MGM Resorts Fined $8.5 Million for Compliance Violations
The Nevada Gaming Commission recently sanctioned MGM Resorts International with an $8.5 million fine following a stipulated agreement related to a complaint filed by the Nevada Gaming Control Board. The board alleged that MGM knowingly allowed three illegal bookmakers to gamble at its establishments, raising concerns about the integrity of operations within the state’s gaming sector.
Details of the Allegations
The commission’s findings indicated that these illegal bookmakers participated in gambling at MGM properties on over 700 occasions, including at both the MGM Grand and Cosmopolitan, the latter of which MGM acquired. “One bad apple can ruin years of great work,” stated Nevada Gaming Commissioner Brian Krolicki, highlighting the potential reputational damage associated with these violations.
Commissioner’s Insights
Krolicki commended MGM for its overall culture of compliance, despite the serious nature of the allegations. He noted that approximately 2,600 individuals have been banned from MGM properties in the past decade and that the company had filed 46,000 suspicious activity reports (SARs), indicating a substantial commitment to regulatory adherence. “That is a culture of compliance. You should be proud of it,” he remarked.

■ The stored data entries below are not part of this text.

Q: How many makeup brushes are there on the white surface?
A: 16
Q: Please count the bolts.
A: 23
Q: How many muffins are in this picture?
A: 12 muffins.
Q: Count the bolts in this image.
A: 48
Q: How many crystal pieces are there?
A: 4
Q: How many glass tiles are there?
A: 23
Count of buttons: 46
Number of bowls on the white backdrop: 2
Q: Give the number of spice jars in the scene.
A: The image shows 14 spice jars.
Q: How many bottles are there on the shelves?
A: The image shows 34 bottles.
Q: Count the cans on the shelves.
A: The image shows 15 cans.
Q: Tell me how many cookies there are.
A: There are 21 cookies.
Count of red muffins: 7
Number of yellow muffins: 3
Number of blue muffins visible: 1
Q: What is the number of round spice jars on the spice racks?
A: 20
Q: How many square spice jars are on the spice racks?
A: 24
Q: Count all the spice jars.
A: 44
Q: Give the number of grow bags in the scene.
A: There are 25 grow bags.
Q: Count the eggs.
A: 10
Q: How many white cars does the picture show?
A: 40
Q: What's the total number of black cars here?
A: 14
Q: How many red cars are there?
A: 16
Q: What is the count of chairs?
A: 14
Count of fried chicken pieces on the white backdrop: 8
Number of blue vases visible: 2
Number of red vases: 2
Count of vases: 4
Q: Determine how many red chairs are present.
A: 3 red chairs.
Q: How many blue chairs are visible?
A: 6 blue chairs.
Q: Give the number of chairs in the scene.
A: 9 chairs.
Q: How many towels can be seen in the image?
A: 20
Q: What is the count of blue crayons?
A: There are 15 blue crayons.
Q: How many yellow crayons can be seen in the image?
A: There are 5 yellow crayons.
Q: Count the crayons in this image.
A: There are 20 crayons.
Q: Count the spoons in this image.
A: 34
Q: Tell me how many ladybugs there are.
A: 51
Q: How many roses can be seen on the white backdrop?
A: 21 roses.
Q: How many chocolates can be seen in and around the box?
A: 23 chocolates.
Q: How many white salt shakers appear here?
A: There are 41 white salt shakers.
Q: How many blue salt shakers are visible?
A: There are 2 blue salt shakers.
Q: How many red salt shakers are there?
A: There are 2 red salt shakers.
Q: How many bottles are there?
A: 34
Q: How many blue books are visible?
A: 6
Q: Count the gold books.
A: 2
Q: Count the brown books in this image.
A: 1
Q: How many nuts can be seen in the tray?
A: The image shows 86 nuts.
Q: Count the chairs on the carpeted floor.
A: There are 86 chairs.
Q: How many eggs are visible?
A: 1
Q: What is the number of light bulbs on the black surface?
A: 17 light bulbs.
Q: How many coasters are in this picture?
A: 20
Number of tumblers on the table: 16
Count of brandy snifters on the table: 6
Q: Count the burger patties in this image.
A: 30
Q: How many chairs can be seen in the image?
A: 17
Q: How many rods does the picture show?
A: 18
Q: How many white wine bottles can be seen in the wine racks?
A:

Another commissioner, Rosa Solis-Rainey, emphasized that the situation surrounding MGM was distinct from similar cases, acknowledging that the company had long maintained a strong compliance culture that predated the current issues.
MGM’s Response and Compliance Efforts
Scott Scherer, a former member of the Gaming Control Board who represented MGM, noted that this incident underscored a vulnerability in the company’s compliance program. “Unfortunately, this case exposed one of the weaknesses in that program – when employees forget their responsibilities or decide not to fulfill those responsibilities,” he explained.
MGM’s General Counsel, John McManus, defended the company’s practices, indicating that compliance is a fundamental aspect of MGM’s operations: “This is not an organization where compliance is a priority until it’s inconvenient for the business. Compliance is what makes the business possible,” he stated.
Consequences for Individuals Involved
In related developments, former MGM Grand president Scott Sibella pled guilty in federal court for failing to submit a suspicious activity report in 2018 and agreed to relinquish his Nevada gaming license for five years. This case underscores the personal ramifications that can arise from compliance failures within the organization.
Continuing Investigations
Further scrutiny into MGM’s practices is ongoing, particularly with federal investigations into both MGM Resorts and Resorts World. Notably, Resorts World recently agreed to a $10.5 million penalty for similar violations. As of now, no federal actions have been taken against Resorts World.
Conclusion
The hefty fine imposed on MGM Resorts International serves as a stark reminder of the critical nature of compliance within the gaming industry. As regulations continue to evolve, companies must remain vigilant to ensure the integrity of their operations while safeguarding their reputation.